### Work request 1:
In the white paper on computational science education, which three undergraduate colleges are named as the focus?
### Work request 2:
Rewrite the white paper on computational science education from "Computational Science and" to "of Cornell University.", changing "profound" to "deep".
### Work request 3:
Write the next few sentences of the white paper on computational science education, picking up after its final sentence.

Computational Science and Engineering:
How to Educate the Next Generation
John Guckenheimer
Computers have had a profound
impact upon science and engineering since their invention in the middle of the
twentieth century. That impact continues to grow with the capacity of
computers, communications networks and information repositories accessible via
the web. Therefore, all disciplines need to incorporate computation into the
education of their young scientists and engineers. This “white paper” is an exploration of
computational science education framed in the context of Cornell University.
Its purpose is to stimulate the development of effective computational science
and engineering academic programs at Cornell. The focus will be on the three
largest undergraduate colleges: Agriculture, Arts and Sciences and Engineering
and upon graduate education, organized through the Graduate School into Fields
of Study. Throughout the document, we include engineering in the sciences that
are part of computational science.

### Given entries:
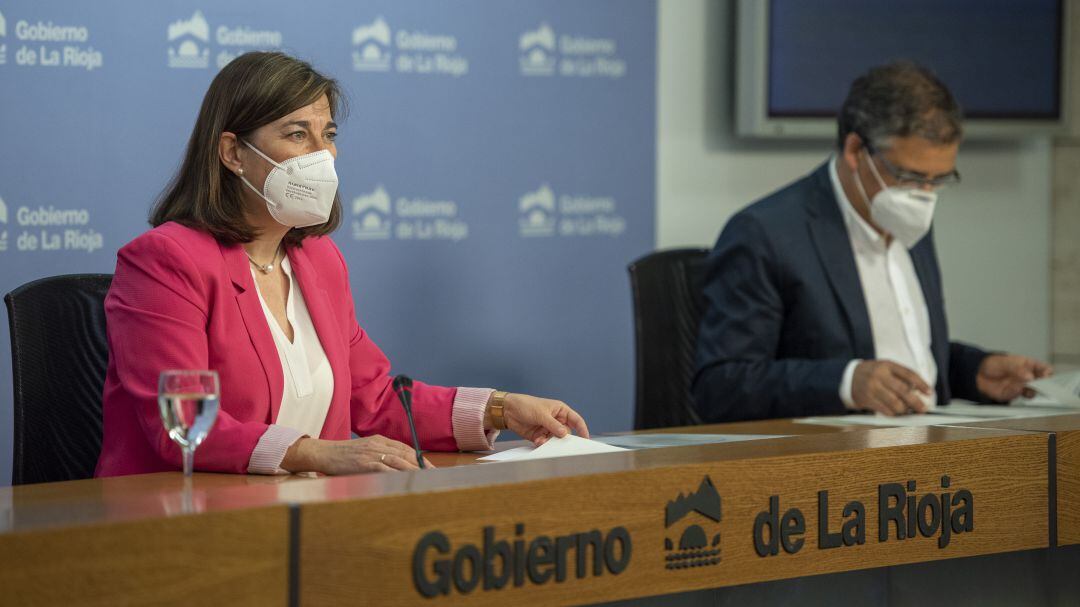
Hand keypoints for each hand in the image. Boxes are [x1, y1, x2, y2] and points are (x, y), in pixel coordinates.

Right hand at [281, 435, 433, 474]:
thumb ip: (379, 454)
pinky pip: (384, 468)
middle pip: (405, 454)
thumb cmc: (342, 455)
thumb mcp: (364, 450)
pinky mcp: (363, 462)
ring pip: (398, 461)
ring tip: (425, 478)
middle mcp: (378, 444)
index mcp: (379, 440)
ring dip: (413, 470)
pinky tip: (404, 480)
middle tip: (434, 475)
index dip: (419, 458)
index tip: (430, 467)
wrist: (322, 453)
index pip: (405, 448)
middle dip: (421, 465)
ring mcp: (371, 453)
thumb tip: (396, 467)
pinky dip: (396, 474)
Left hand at [494, 393, 589, 445]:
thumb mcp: (541, 414)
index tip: (586, 439)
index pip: (575, 420)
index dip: (582, 429)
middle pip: (566, 433)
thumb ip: (553, 425)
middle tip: (560, 443)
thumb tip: (565, 434)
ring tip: (542, 440)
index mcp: (560, 411)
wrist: (508, 410)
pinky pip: (545, 443)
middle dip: (563, 439)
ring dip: (550, 442)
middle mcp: (556, 420)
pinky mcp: (539, 436)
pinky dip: (542, 444)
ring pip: (555, 440)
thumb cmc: (526, 405)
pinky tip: (537, 441)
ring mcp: (547, 429)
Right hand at [851, 360, 932, 415]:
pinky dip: (893, 413)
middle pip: (903, 390)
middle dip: (916, 401)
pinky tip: (895, 412)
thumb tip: (918, 391)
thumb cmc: (874, 373)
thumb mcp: (886, 368)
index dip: (921, 384)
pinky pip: (884, 410)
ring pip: (894, 403)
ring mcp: (872, 388)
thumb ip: (901, 376)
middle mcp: (879, 375)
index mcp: (887, 365)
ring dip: (904, 409)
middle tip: (923, 409)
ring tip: (907, 411)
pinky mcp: (866, 399)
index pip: (908, 374)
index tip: (929, 392)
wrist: (849, 377)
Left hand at [976, 354, 1052, 401]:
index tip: (1046, 375)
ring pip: (1033, 392)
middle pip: (1043, 383)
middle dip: (1044, 385)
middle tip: (1040, 384)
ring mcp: (1021, 387)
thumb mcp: (1006, 362)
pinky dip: (1017, 393)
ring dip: (1031, 390)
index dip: (1048, 373)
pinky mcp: (1012, 395)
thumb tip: (1029, 377)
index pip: (1045, 370)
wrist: (977, 372)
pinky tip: (1014, 388)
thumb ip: (1018, 369)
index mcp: (1029, 366)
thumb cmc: (994, 364)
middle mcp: (1027, 377)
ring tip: (1026, 386)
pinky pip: (1018, 395)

### Reply 1:
Agriculture, Arts and Sciences, and Engineering.

### Reply 2:
Computational Science and Engineering:
How to Educate the Next Generation
John Guckenheimer
Computers have had a deep
impact upon science and engineering since their invention in the middle of the
twentieth century. That impact continues to grow with the capacity of
computers, communications networks and information repositories accessible via
the web. Therefore, all disciplines need to incorporate computation into the
education of their young scientists and engineers. This “white paper” is an exploration of
computational science education framed in the context of Cornell University.

### Reply 3:
Computational Science
Computation has taken a place
with experiment and theory as a mode of doing science. More powerful computers,
better software and electronic data repositories all broaden the access to
computational science. Individuals do not need to be expert programmers,
mathematicians or computer scientists to engage in computational science any
longer. However, they do need to become skilled and intelligent “users” to make
effective use of computational tools. Scientific research seeks to extend the
frontiers of knowledge, so computational science entails the development of new
models, new ways of analyzing models and data, and new ways of interpreting the
output from computations. The capability of the computational tools themselves
also become increasingly important as an enabler of science at the deepest
levels. In many research areas, it is impossible to write down equations or
laws from which predictions can be derived analytically. A few examples
illustrate this point
Scientific progress depends on
our ability to construct computer models of the processes we study and the
effectiveness of computational methods to extract information from these
models. Evaluation of the science requires an understanding of modeling
approximations and computational accuracy, and comparison of computational
output with empirical data.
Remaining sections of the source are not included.